News - Di Gedung Kesenian Jakarta, malam hari 26 Mei 1952, Dipa Nusantara Aidit yang saat itu belum genap 30 tahun naik ke atas mimbar. Sebagai sekretaris jenderal, Aidit mewakili Politbiro membuka perayaan ulang tahun ke-32 PKI dengan sambutan cukup panjang.

"Dalam pernjataan PKI bulan Maret 1951 didjelaskan bahwa PKI menghendaki pemerintah koalisi di Indonesia, jaitu pemerintahan jang terdiri dari partai2, golongan2, dan djuga orang2 tak berpartai jang demokratis.
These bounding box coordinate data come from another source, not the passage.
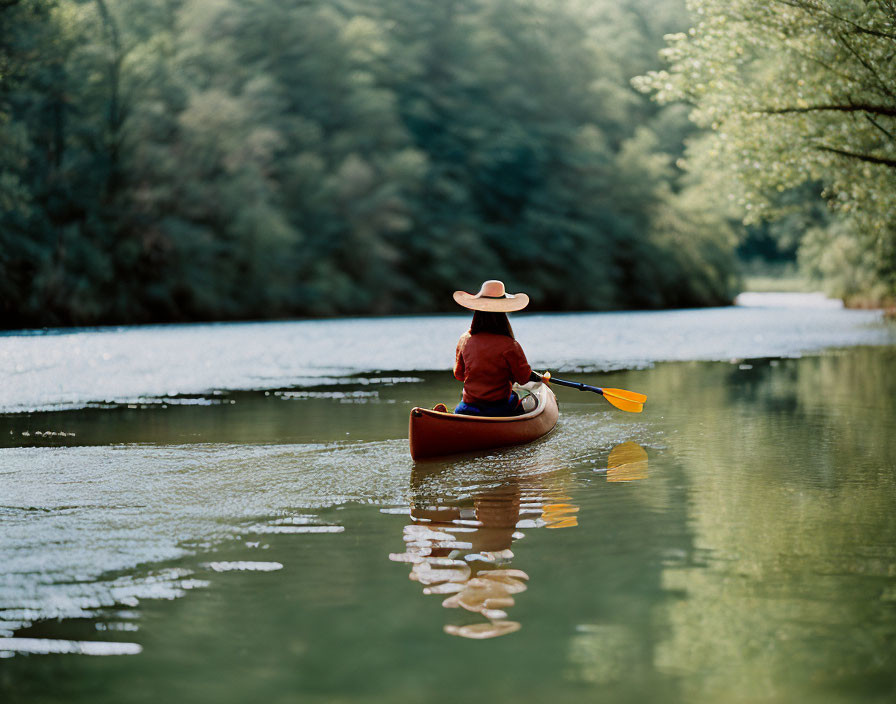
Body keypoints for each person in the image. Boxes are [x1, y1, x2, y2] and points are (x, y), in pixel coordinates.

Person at [451, 280, 542, 416]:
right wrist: (532, 376)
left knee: (461, 405)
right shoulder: (510, 345)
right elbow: (523, 378)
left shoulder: (465, 339)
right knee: (515, 398)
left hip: (467, 407)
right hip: (498, 408)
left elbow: (459, 375)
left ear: (477, 312)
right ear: (502, 315)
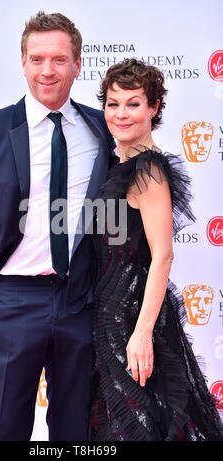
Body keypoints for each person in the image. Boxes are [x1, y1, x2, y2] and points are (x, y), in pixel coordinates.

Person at [0, 11, 114, 441]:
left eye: (59, 59)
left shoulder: (103, 128)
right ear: (22, 63)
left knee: (78, 434)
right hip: (10, 303)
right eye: (37, 59)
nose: (47, 70)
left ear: (77, 64)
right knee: (3, 431)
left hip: (80, 304)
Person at [90, 58, 223, 441]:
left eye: (133, 103)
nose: (121, 113)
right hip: (109, 318)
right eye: (113, 104)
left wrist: (142, 332)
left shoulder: (149, 170)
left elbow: (162, 255)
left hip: (134, 321)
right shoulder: (120, 166)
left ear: (154, 108)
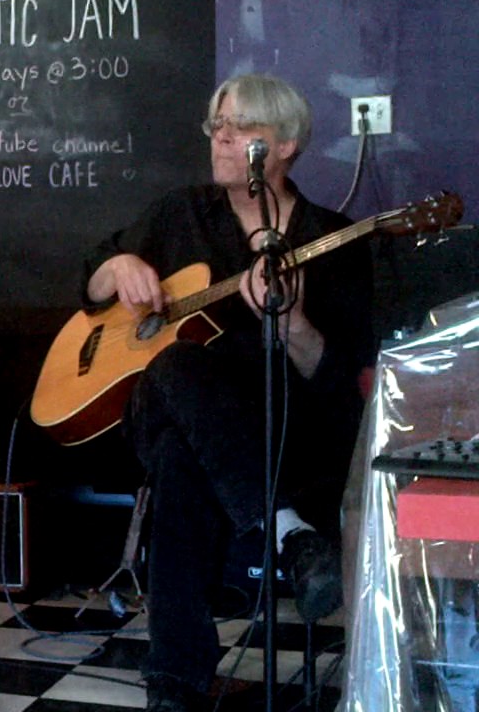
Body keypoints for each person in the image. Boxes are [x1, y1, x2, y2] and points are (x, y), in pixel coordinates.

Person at [80, 74, 376, 711]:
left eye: (241, 128)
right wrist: (120, 266)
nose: (220, 137)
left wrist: (293, 325)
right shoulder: (179, 213)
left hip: (280, 431)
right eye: (217, 124)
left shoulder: (332, 240)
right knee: (180, 362)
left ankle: (175, 683)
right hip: (162, 406)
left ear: (286, 144)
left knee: (181, 463)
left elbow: (340, 387)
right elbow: (90, 281)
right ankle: (290, 534)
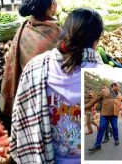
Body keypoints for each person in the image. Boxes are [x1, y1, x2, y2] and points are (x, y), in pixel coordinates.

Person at [10, 8, 105, 163]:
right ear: (96, 41)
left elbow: (21, 118)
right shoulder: (102, 73)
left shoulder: (36, 66)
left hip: (46, 157)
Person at [0, 0, 61, 126]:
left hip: (25, 98)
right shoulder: (57, 36)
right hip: (46, 107)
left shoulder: (25, 28)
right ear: (52, 6)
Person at [86, 83, 122, 152]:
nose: (119, 88)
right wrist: (86, 107)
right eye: (118, 86)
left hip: (114, 115)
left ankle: (116, 139)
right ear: (113, 86)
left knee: (115, 127)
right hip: (105, 114)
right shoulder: (104, 91)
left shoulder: (119, 95)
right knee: (101, 127)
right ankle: (97, 145)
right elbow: (95, 100)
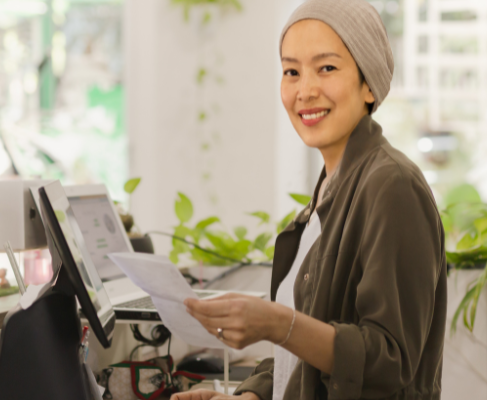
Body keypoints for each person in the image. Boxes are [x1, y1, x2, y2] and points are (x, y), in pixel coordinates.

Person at [170, 0, 447, 399]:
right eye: (291, 72)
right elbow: (303, 360)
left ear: (369, 84)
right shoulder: (325, 196)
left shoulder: (393, 187)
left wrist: (278, 324)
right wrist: (250, 395)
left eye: (327, 68)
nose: (306, 90)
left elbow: (391, 361)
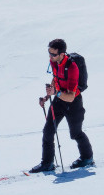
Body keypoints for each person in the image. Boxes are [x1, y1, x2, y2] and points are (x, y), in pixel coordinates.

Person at [29, 38, 94, 172]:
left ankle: (87, 158)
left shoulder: (72, 68)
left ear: (62, 53)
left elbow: (70, 97)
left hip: (73, 103)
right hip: (58, 100)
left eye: (53, 54)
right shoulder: (53, 62)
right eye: (49, 53)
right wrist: (47, 96)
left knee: (76, 133)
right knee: (48, 131)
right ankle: (47, 163)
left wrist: (56, 93)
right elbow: (56, 78)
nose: (50, 56)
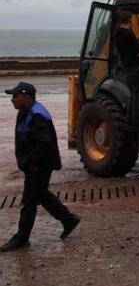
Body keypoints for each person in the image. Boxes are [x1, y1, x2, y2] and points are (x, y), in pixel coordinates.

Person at [1, 82, 80, 252]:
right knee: (40, 194)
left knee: (29, 201)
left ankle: (21, 237)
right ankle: (68, 219)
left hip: (39, 166)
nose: (12, 100)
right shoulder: (25, 111)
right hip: (35, 165)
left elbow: (44, 142)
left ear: (27, 97)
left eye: (15, 96)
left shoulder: (36, 114)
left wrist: (33, 163)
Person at [113, 10, 139, 126]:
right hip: (134, 67)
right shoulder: (127, 34)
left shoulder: (117, 34)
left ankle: (130, 119)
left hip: (126, 67)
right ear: (129, 20)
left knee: (133, 94)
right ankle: (136, 121)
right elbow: (138, 49)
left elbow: (130, 47)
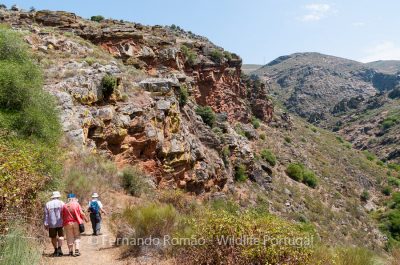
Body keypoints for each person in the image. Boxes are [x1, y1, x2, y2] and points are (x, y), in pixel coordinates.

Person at [44, 191, 65, 257]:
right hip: (61, 222)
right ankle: (59, 249)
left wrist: (46, 223)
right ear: (58, 196)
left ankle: (55, 250)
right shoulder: (61, 203)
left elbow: (46, 215)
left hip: (51, 223)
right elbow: (64, 213)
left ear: (52, 197)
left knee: (53, 237)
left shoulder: (48, 204)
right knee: (61, 236)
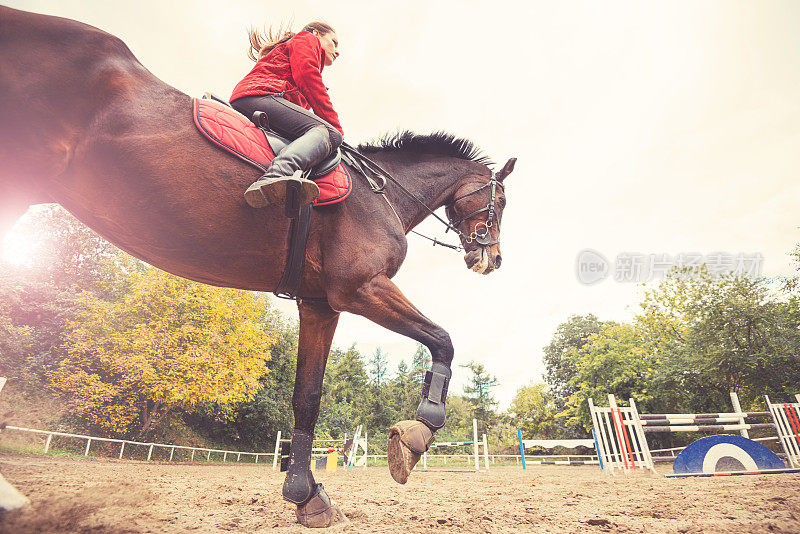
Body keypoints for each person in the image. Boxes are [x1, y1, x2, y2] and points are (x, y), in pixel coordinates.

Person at [230, 22, 343, 209]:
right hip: (263, 95)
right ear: (316, 33)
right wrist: (335, 129)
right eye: (334, 42)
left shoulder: (296, 51)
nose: (337, 51)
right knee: (330, 134)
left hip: (253, 98)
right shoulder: (307, 39)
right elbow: (308, 75)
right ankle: (277, 175)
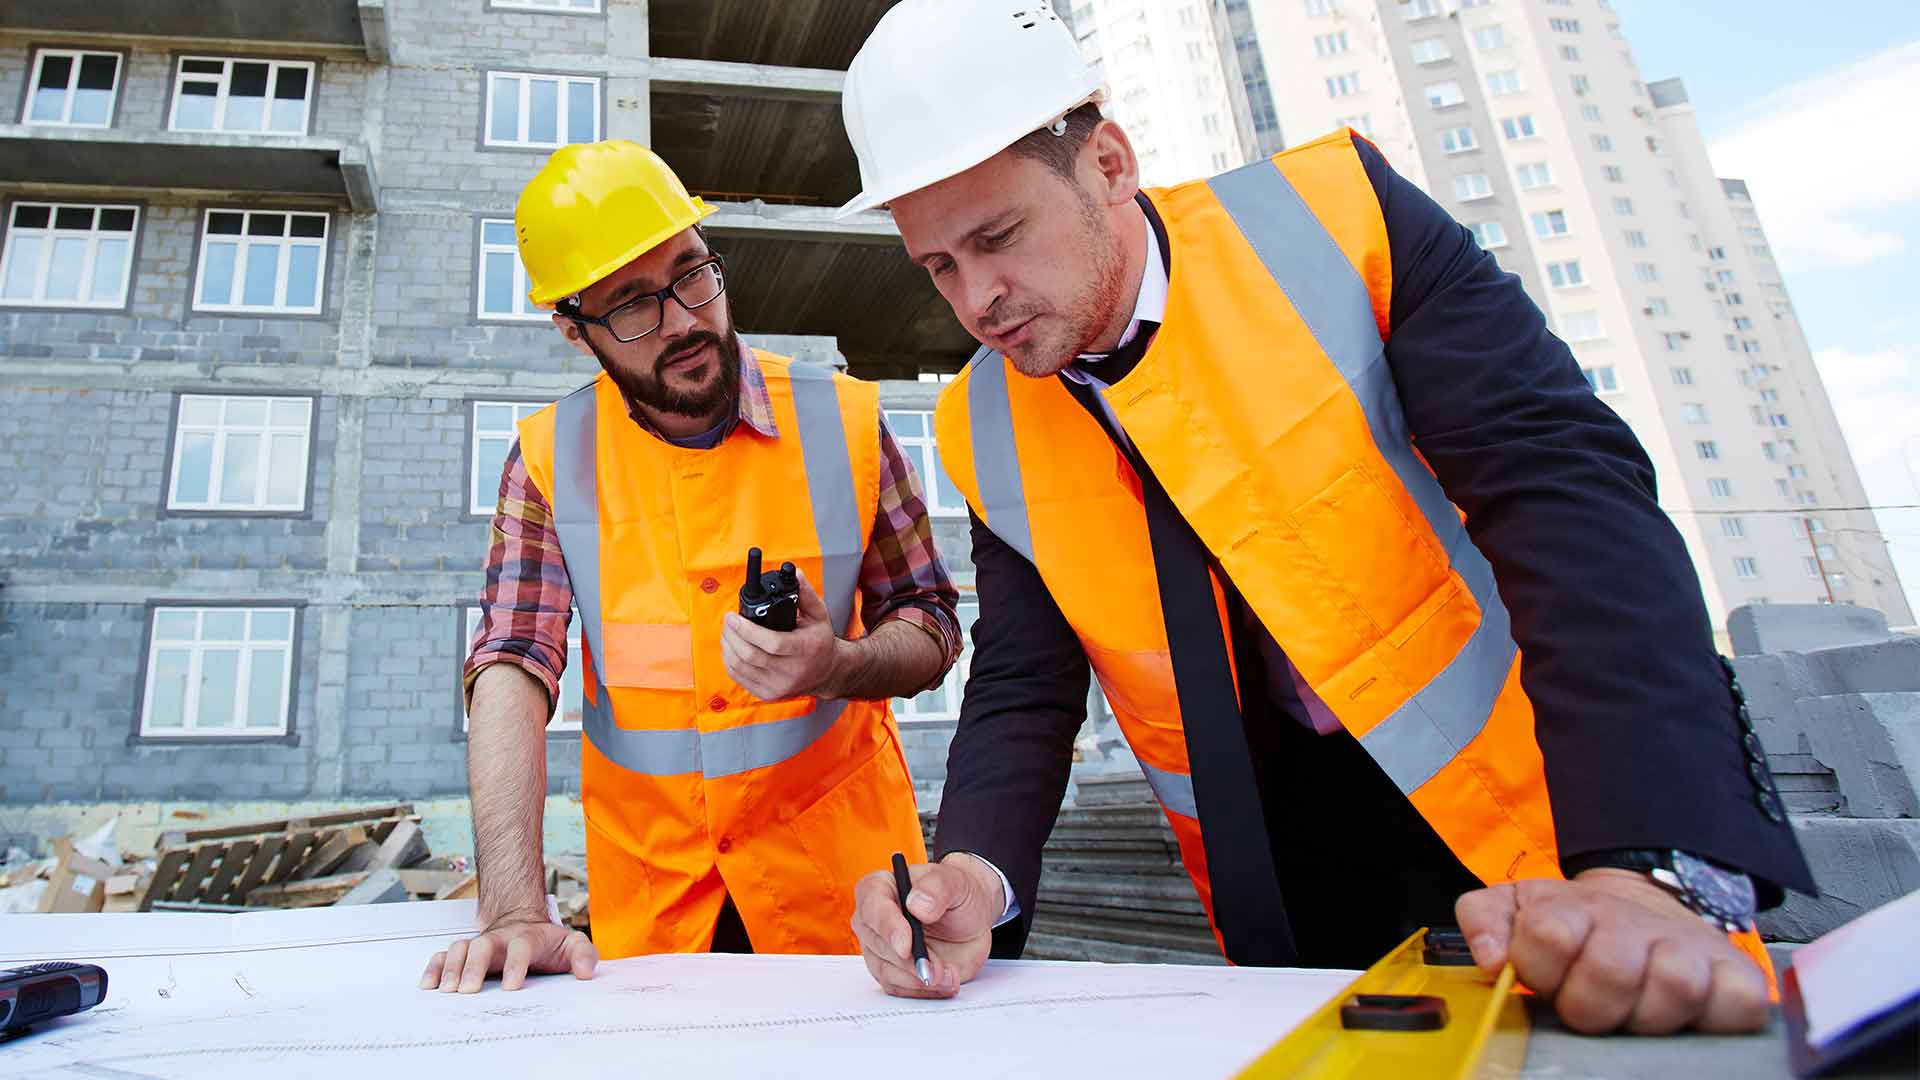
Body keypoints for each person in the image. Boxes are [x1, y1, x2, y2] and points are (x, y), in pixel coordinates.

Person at [839, 1, 1812, 1036]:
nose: (978, 298)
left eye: (997, 238)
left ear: (1110, 163)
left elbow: (1566, 498)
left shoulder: (1339, 221)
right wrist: (976, 874)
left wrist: (1644, 858)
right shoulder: (982, 418)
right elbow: (1025, 684)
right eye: (939, 266)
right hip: (1282, 886)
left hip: (1549, 835)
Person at [421, 140, 961, 993]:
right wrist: (514, 906)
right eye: (633, 306)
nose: (683, 320)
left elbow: (930, 623)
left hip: (850, 909)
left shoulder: (846, 424)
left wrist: (841, 664)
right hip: (659, 916)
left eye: (691, 275)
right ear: (573, 329)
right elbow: (511, 665)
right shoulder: (549, 460)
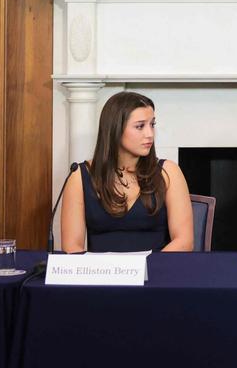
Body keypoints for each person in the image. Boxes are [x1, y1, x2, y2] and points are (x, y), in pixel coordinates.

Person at [60, 91, 193, 252]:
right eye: (140, 126)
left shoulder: (169, 172)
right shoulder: (79, 176)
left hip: (156, 272)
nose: (150, 134)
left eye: (152, 124)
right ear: (115, 129)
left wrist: (141, 269)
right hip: (101, 274)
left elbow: (184, 242)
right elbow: (71, 246)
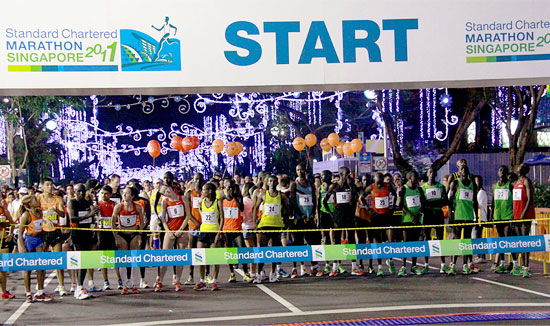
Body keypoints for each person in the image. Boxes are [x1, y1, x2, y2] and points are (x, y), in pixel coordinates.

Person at [324, 167, 364, 276]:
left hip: (349, 216)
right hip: (338, 216)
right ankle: (335, 266)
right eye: (346, 173)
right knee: (337, 240)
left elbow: (356, 197)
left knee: (351, 239)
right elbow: (324, 201)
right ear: (341, 174)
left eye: (349, 173)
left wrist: (351, 187)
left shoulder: (351, 186)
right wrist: (331, 214)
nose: (348, 175)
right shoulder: (334, 186)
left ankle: (354, 266)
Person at [17, 195, 54, 303]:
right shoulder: (26, 215)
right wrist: (23, 248)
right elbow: (20, 233)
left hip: (38, 240)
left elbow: (41, 228)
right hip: (29, 241)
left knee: (41, 267)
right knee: (27, 268)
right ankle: (28, 293)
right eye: (35, 200)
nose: (38, 201)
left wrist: (44, 242)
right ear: (29, 204)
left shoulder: (40, 213)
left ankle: (40, 292)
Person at [156, 184, 192, 292]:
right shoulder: (165, 202)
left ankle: (178, 281)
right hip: (170, 230)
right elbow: (163, 219)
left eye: (167, 189)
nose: (167, 191)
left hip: (182, 230)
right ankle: (160, 280)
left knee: (180, 256)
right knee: (165, 256)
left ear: (172, 188)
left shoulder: (183, 198)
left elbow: (188, 215)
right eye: (164, 191)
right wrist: (168, 231)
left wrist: (181, 229)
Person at [253, 175, 287, 283]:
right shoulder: (263, 194)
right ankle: (258, 275)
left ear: (277, 183)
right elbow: (255, 208)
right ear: (267, 183)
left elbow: (287, 208)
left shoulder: (281, 196)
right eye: (270, 181)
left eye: (274, 181)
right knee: (262, 250)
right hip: (264, 225)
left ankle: (273, 274)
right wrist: (255, 223)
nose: (272, 183)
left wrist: (285, 220)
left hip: (276, 225)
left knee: (275, 251)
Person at [38, 177, 69, 296]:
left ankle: (61, 286)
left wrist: (55, 210)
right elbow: (34, 211)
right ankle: (40, 287)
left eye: (51, 185)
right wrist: (45, 217)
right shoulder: (38, 198)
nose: (50, 187)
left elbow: (63, 214)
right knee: (42, 260)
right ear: (42, 187)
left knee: (57, 259)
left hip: (55, 231)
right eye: (47, 185)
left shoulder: (58, 199)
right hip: (43, 232)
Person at [68, 183, 99, 299]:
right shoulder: (72, 202)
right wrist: (89, 215)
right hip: (77, 234)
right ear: (74, 192)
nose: (81, 193)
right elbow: (73, 218)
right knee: (80, 260)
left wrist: (94, 214)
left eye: (83, 191)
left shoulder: (88, 202)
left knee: (86, 261)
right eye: (78, 191)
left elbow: (93, 216)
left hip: (87, 233)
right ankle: (78, 287)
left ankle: (81, 286)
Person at [112, 186, 145, 294]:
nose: (124, 196)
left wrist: (140, 235)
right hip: (122, 235)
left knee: (134, 259)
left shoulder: (138, 207)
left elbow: (141, 222)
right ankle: (125, 284)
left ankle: (135, 284)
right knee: (123, 260)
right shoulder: (118, 207)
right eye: (123, 193)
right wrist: (116, 236)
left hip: (134, 234)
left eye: (127, 194)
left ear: (132, 196)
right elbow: (112, 222)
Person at [289, 163, 319, 278]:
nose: (300, 171)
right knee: (298, 243)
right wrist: (301, 215)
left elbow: (314, 200)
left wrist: (311, 214)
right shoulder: (294, 185)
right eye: (298, 170)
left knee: (313, 242)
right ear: (296, 172)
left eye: (302, 170)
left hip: (310, 218)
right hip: (299, 218)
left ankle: (314, 266)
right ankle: (298, 267)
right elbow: (293, 202)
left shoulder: (310, 184)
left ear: (305, 171)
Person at [448, 165, 478, 275]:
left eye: (466, 169)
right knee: (456, 240)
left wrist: (476, 217)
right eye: (462, 169)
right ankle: (453, 264)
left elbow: (474, 201)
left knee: (466, 241)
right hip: (458, 216)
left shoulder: (472, 184)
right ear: (459, 172)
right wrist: (451, 216)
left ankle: (465, 265)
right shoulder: (455, 183)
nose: (464, 171)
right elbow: (450, 201)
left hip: (469, 216)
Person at [364, 172, 396, 276]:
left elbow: (395, 194)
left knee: (390, 238)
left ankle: (390, 260)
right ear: (374, 181)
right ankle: (380, 267)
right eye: (377, 182)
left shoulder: (388, 186)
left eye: (380, 182)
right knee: (378, 241)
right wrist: (368, 208)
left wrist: (393, 206)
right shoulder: (371, 188)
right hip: (376, 216)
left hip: (386, 215)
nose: (379, 185)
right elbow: (361, 197)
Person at [194, 182, 224, 291]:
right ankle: (202, 280)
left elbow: (222, 219)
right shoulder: (201, 202)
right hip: (204, 232)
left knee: (215, 257)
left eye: (204, 190)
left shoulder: (217, 202)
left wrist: (218, 234)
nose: (202, 192)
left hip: (214, 232)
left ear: (210, 191)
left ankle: (214, 281)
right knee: (200, 257)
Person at [397, 171, 426, 277]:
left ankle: (414, 266)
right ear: (409, 178)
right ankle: (403, 266)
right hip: (407, 220)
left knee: (415, 243)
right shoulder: (404, 189)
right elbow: (400, 205)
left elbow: (423, 204)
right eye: (415, 177)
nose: (417, 178)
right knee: (406, 242)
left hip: (417, 220)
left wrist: (417, 215)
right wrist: (410, 215)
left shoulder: (419, 189)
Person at [221, 179, 250, 282]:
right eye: (228, 188)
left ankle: (246, 273)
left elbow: (241, 208)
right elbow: (221, 216)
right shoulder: (221, 200)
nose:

Kita mau mengachiri diktatur satu atau beberapa partai, karena dari pengalaman Rakjat Indonesia membuktikan diktatur sematjam itu telah menimbulkan bentjana dengan didjalankannja Razia Agustus oleh pemerintah Sukiman-Wibisono-Subardjo,” tukas Aidit dalam pidato yang disebarkan sebagai brosur Menempuh Djalan Rakjat (1952, hal. 16).

Setidaknya sampai PKI berhasil mendulang 16 persen suara pada Pemilihan Umum 1955, Razia Agustus 1951 menjadi jurus yang ampuh saat Aidit menyitirnya di berbagai kesempatan, mulai dari pidato ulang tahun partai, sambutan Kongres ke-V partai di bulan Maret 1954, hingga di buku putih Lahirnja PKI dan Perkembangannja (1955).

Belakangan, Aidit mengubah nama "Razia Agustus" menjadi "Razia Sukiman", penamaan peyoratif untuk menunjuk hidung orang yang dianggap paling bertanggung jawab yang menyebabkan guncangan serius bagi perahu partainya, hanya beberapa bulan sesudah ia memangku jabatan sebagai orang nomor satu di PKI.